Here in Southern Ontario, spring is a funny season. It can last for anywhere from two months to two minutes. Sometimes it has an existential crisis and seesaws back and forth between winter and summer, alternating snow flurries and thunderstorms, for a month or so before it finally turns hot for real.
The first week of April was winter. We wore our heavy jackets, stared longingly at the dirt waiting for shoots of green, greeted every weather forecast of flurries with bitter tears.
The second week of April was summer. We wore shorts. Spring lasted for about ten hours.
The cold will come back, of course. We’ll take out our coats again and put the shorts away for a little while longer, which is entirely fair since we’re still waiting for tulips and magnolias to bloom. (Case in point: the day I took these photos it was 21C. It’s a good one hour hike, largely uphill, to get to this spot; so you can imagine by the time I got there I was glowing, as they say. As I post this it is about 4C.)
But in that brief summery interlude, I finished my Madeleine Ponte top, and got to wear it outside. A couple of times, actually. It was great. Nothing like the feeling of hot sun on bare skin after a long cold winter.
The backstory is more complicated.
The Madeleine Ponte top was the free pattern in April, and I loved the style lines and the pattern sample, so I bought some of the other patterns I’d had on my wish list and got this one sent along as well. Picking a size was a challenge; I knew the construction would be complicated and wanted to pick something with the fewest number of alterations. In the end I decided to size down to a 10 and do an FBA.

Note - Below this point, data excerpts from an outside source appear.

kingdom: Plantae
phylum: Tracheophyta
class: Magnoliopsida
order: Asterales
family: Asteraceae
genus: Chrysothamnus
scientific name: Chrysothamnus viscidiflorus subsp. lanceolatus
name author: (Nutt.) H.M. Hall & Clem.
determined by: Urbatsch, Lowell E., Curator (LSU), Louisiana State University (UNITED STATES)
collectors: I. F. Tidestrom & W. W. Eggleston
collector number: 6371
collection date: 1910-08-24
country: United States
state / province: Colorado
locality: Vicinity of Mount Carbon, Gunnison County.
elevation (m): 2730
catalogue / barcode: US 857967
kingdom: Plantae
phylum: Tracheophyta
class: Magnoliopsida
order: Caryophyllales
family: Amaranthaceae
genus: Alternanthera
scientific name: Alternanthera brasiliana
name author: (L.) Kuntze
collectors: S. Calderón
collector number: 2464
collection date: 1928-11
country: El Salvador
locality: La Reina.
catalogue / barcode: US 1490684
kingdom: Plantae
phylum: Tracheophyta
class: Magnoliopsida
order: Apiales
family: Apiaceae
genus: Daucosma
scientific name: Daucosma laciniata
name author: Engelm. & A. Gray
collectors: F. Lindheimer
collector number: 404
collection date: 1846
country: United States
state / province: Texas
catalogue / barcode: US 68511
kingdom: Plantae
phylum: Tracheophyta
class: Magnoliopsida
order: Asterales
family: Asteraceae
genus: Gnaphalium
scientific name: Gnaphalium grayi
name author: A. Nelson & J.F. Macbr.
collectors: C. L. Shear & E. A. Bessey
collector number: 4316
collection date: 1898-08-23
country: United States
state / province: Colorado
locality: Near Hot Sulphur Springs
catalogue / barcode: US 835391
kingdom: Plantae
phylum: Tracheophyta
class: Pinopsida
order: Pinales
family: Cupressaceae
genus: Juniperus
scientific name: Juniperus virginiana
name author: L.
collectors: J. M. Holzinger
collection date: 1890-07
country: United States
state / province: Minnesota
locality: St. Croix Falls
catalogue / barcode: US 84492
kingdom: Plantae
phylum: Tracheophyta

The ponte is a lovely poly/rayon blend from Fabricland, on sale for $8/metre. I have it in a nice coral red too (of course) and I plan to make up the same shirt in that fabric now that I’ve worked through the fitting woes (I think).
Because there were fitting woes.
First off, figuring out how to do an FBA on this shirt was a trick. Here’s the front pattern piece.
SA doesn’t mark waist or bust lines on their patterns so I folded the pleats in place, held it up to me in about the right position and marked the bust/waist points myself. Then I spent a couple of days tracing it out, cutting it apart and taping it back together in a new configuration, deciding I’d done it wrong, and trying again. I actually got so far as to cut out a version with a different style of FBA before deciding that it wasn’t right and trying yet again with the version you see here.
Once I got something I thought would work and cut it out for real and serged it up, it became clear that there were Issues. As in, despite the size being smaller than I should fit into, it was too big.
The Madeleine is shown by Style Arc to be a fitted top, and yet I had inches of extra fabric pretty much everywhere below my waist. The top front was fine (so yay, the FBA worked) but the rest needed major work.
I did a couple of things:
1. Opened up the horizontal back seam, and took it in by about an inch in the centre, tapering to nothing at the sides, to get rid of excess length. You can’t see the back in the picture above but, as always, it was way too long for me.
2. Opened up the right side seam and took in about 2″ everywhere below the band.
It helped a lot, but it still needs work. I need a smidge more space in the shoulders, and the front top isn’t long enough–the band is above my waist. It probably needs about another inch in length in the front. Taking 2″ out of the side seam was a very imperfect solution. I need to resize the front lower piece so that it is 2″ narrower all across the front, or even better, 1.5″ narrower, and then take another 1/2″ out of the back.
The arms and the neck fit well, and I do like the design of the shirt. It’s different and interesting and comfortable, and I know I’ll make it up again. But do be warned that there is excess ease in this pattern. My advice is to buy at least 2 sizes down from what you think you’ll need, and make adjustments from there.
The photo shoot did get me out into the woods, where I got to see the trout lilies starting to come up and the coltsfoot blooming, and that made me happy. Life of a single mother, Dear Readers: when you combine your daily exercise, nature therapy and blog photo shoot into one outing, then pick up groceries and prescriptions on the way home.
I COVERSTITCHED THE HEM.
BECAUSE I BOUGHT A COVERSTITCH MACHINE.
More on that in a post where I did more than just the hem. But hey! It was pretty fun.